Nothing says Christmas like poinsettias, which come in hues of red, white, pink, burgundy, marbled and speckled.
Introduced to America in 1825 by Joel R. Poinsett, the first U.S. ambassador to Mexico, poinsettias are relatively easy to care for.
The best way is to keep them in bright light, watering only as the soil starts to dry. Keep them away from drafts and don’t let their leaves touch cold window panes.
Poinsettias, which will grow to 10-15 feet tall in the tropics, are cultivated at temperatures between 60 and 70 degrees in greenhouses, so this range is best for a long plant life. High temperatures will shorten the life of the colorful bracts. Putting your poinsettia in a cooler room at night will extend the blooming time.
Contrary to popular belief, poinsettias are not poisonous. A study conducted by Ohio State University showed that a 50-pound child would have to eat more than 500 leaves to have any harmful effect. Plus the leaves have an awful taste.

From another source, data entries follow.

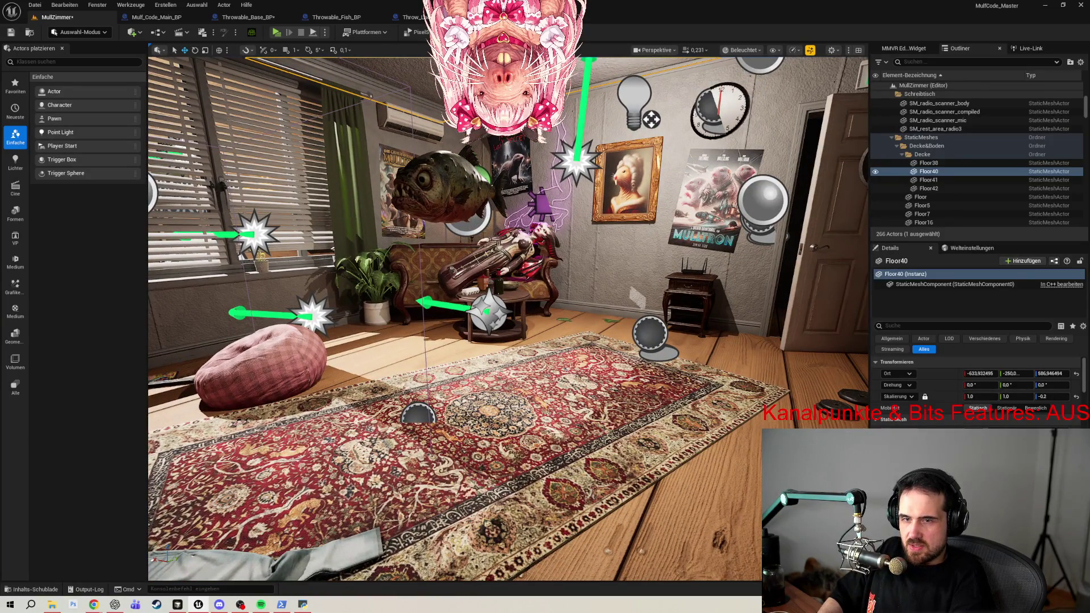
# Move closer to the fish, dismiss the wall's context menu, and reselect MullFish.
pyautogui.moveTo(355, 206)
pyautogui.mouseDown()
pyautogui.moveTo(355, 165)
pyautogui.moveTo(355, 198)
pyautogui.moveTo(355, 187)
pyautogui.mouseUp()
pyautogui.moveTo(566, 144); pyautogui.dragTo(566, 131)
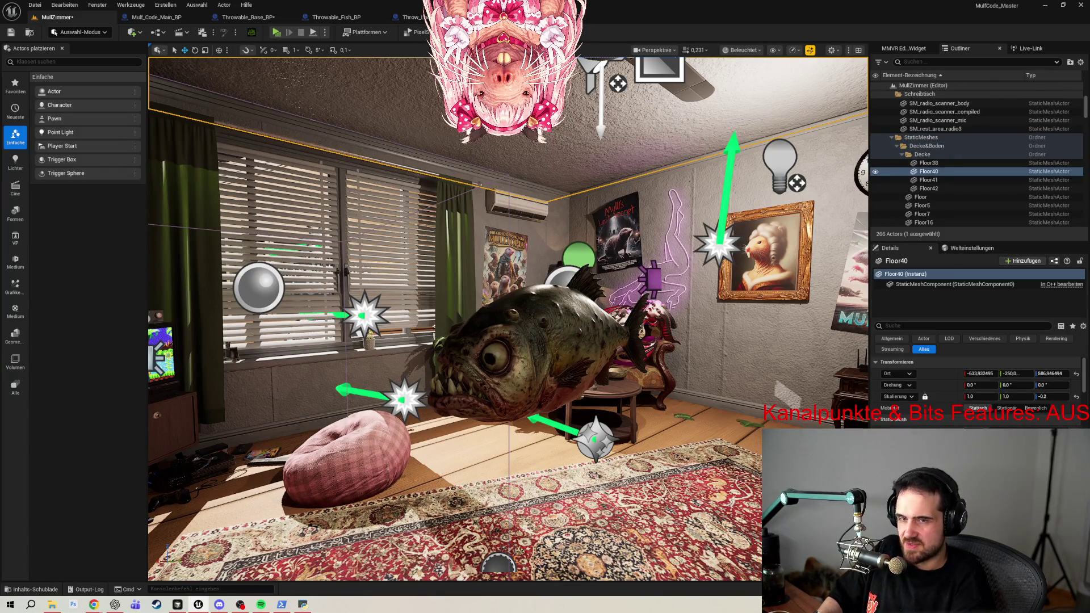
pyautogui.rightClick(572, 219)
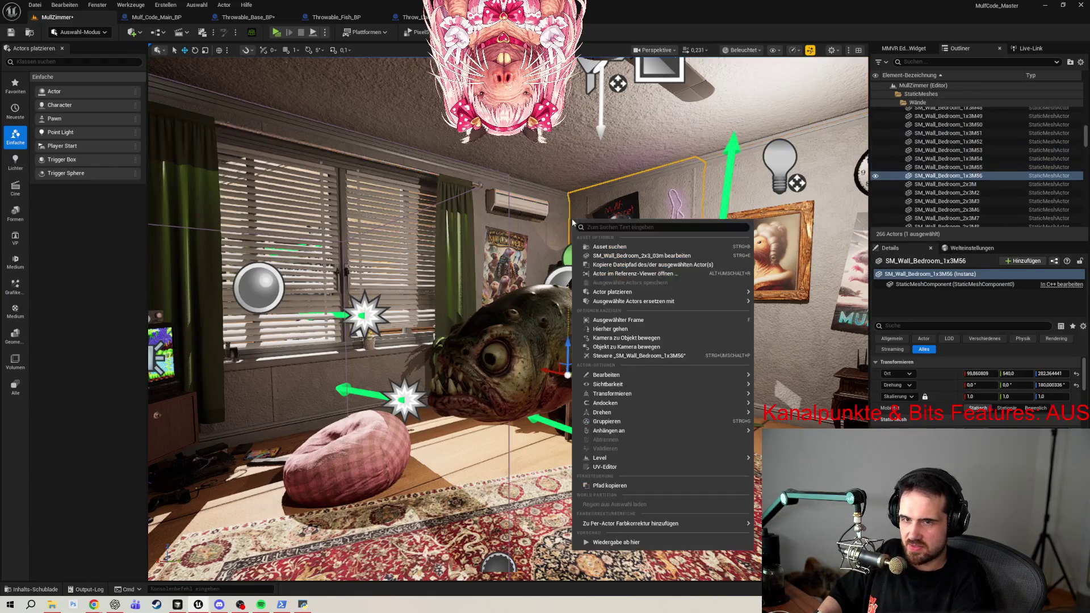
pyautogui.click(528, 321)
pyautogui.click(528, 324)
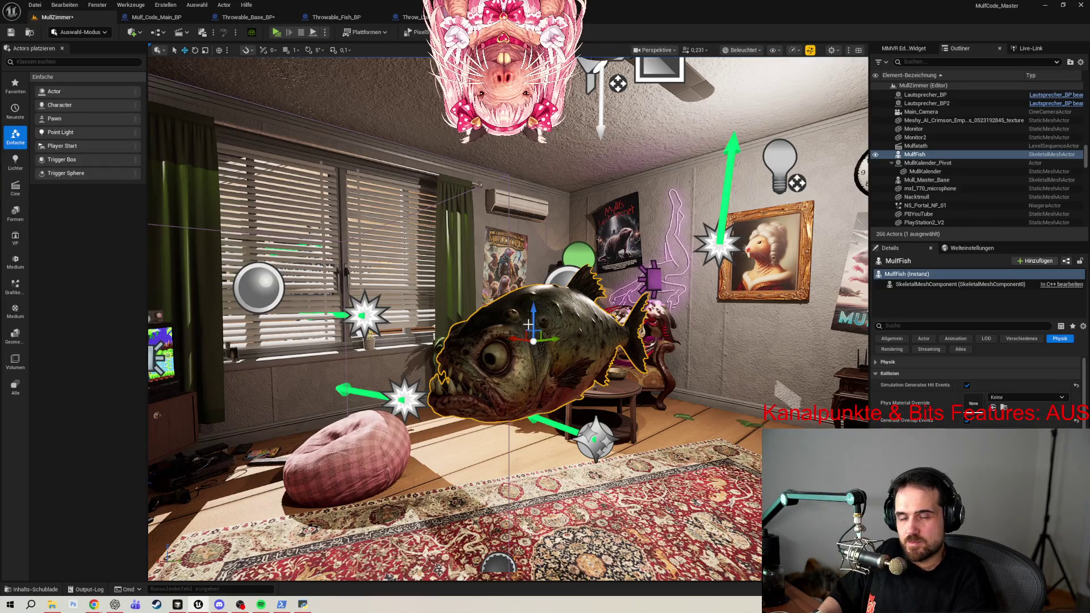
# Zoom in and out around the fish, then bring up the Throw_Launcher_BP EventGraph.
pyautogui.scroll(-5, 528, 324)
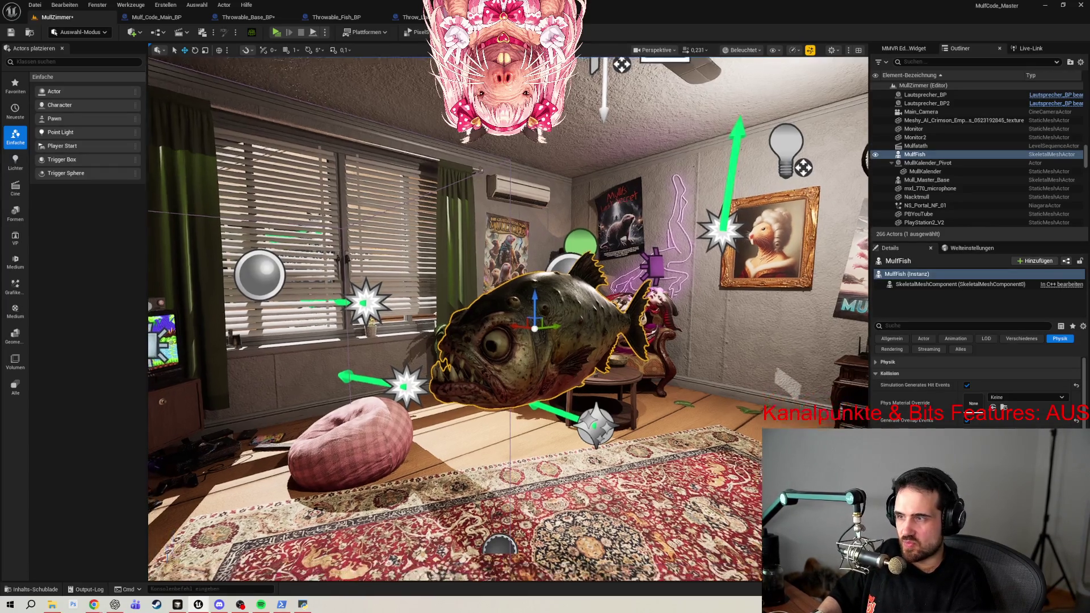
pyautogui.scroll(-5, 528, 325)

But you might want to keep your pets from snacking on the leaves, which – if ingested – can cause vomiting and diarrhea.
For those who want to keep their poinsettias after they lose their bracts, the plants can be moved outdoors after the last frost. You can keep them in the same container or plant them in the ground, where they will thrive; however, you will probably want to prune them before they start to grow. Fertilize as needed.
It’s possible to get poinsettias to rebloom next Christmas, but it will require some effort. They will need 14 hours of total darkness and 10 hours of direct, natural light daily from Oct. 1 through mid-December. The temperature should be kept between 60 and 65 degrees. Once the bracts start to change colors, your can show off your botanical skills.
And even if they don’t bloom in full, you still have some showy houseplants.